» **EXERCISE PROMPT**
All that is needed is the line containing "Proofread the proposed" together with each line after it, transcribed exactly to the end of the records.

» **DATASET EXTRACT**
────────

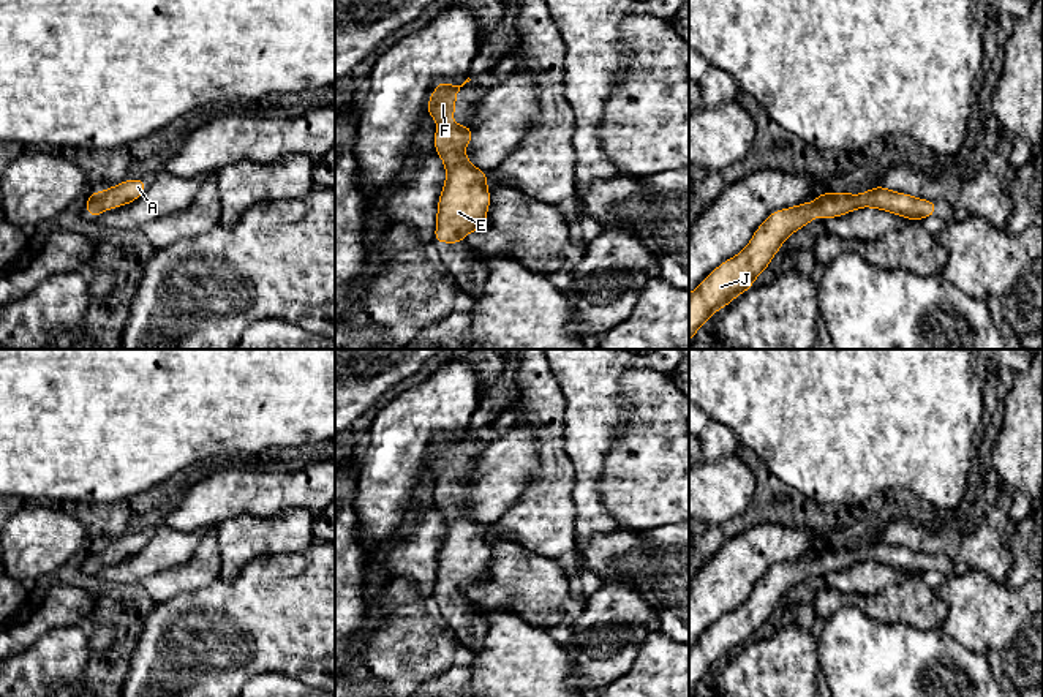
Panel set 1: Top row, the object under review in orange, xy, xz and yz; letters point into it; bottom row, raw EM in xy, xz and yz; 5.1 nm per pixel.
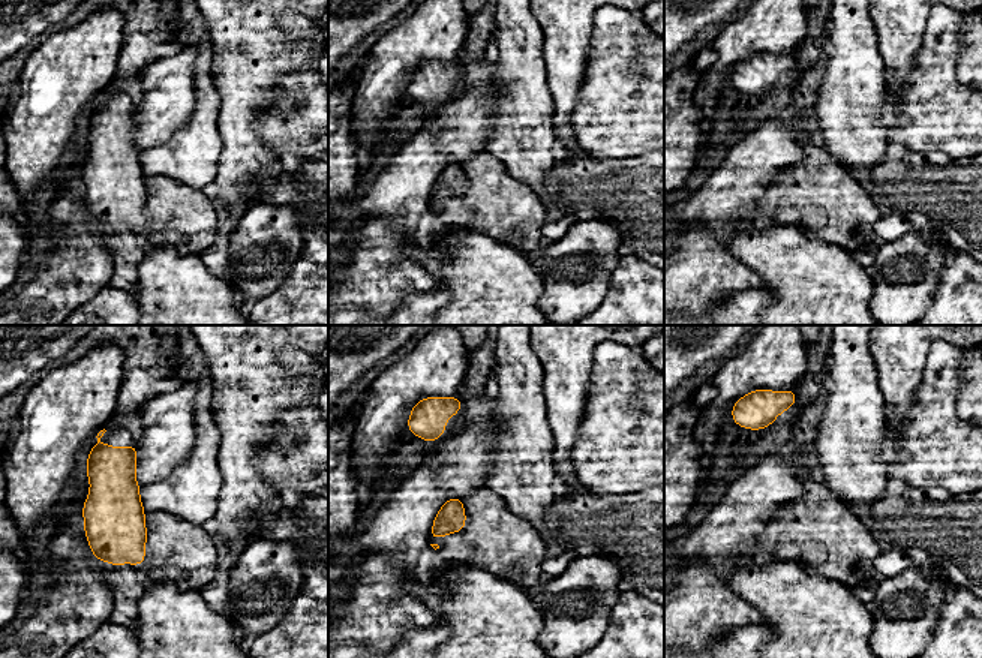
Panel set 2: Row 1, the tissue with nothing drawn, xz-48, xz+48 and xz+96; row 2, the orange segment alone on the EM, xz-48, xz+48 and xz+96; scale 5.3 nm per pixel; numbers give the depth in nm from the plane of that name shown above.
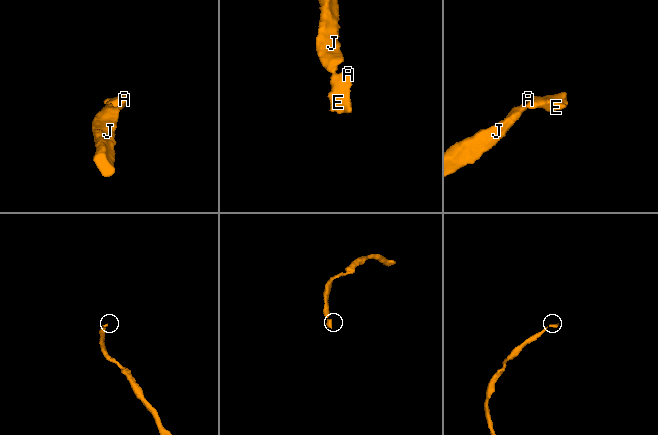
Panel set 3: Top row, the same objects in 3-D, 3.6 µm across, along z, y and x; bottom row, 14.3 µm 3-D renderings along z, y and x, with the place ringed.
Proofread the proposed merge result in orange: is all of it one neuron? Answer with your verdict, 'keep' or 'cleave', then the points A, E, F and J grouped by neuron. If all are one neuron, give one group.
keep; A E F J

────────

» **ANSWER BOX**
Proofread the proposed merge result in orange: is all of it one neuron? Answer with your verdict, 'keep' or 'cleave', then the points A, E, F and J grouped by neuron. If all are one neuron, give one group.
keep; A E F J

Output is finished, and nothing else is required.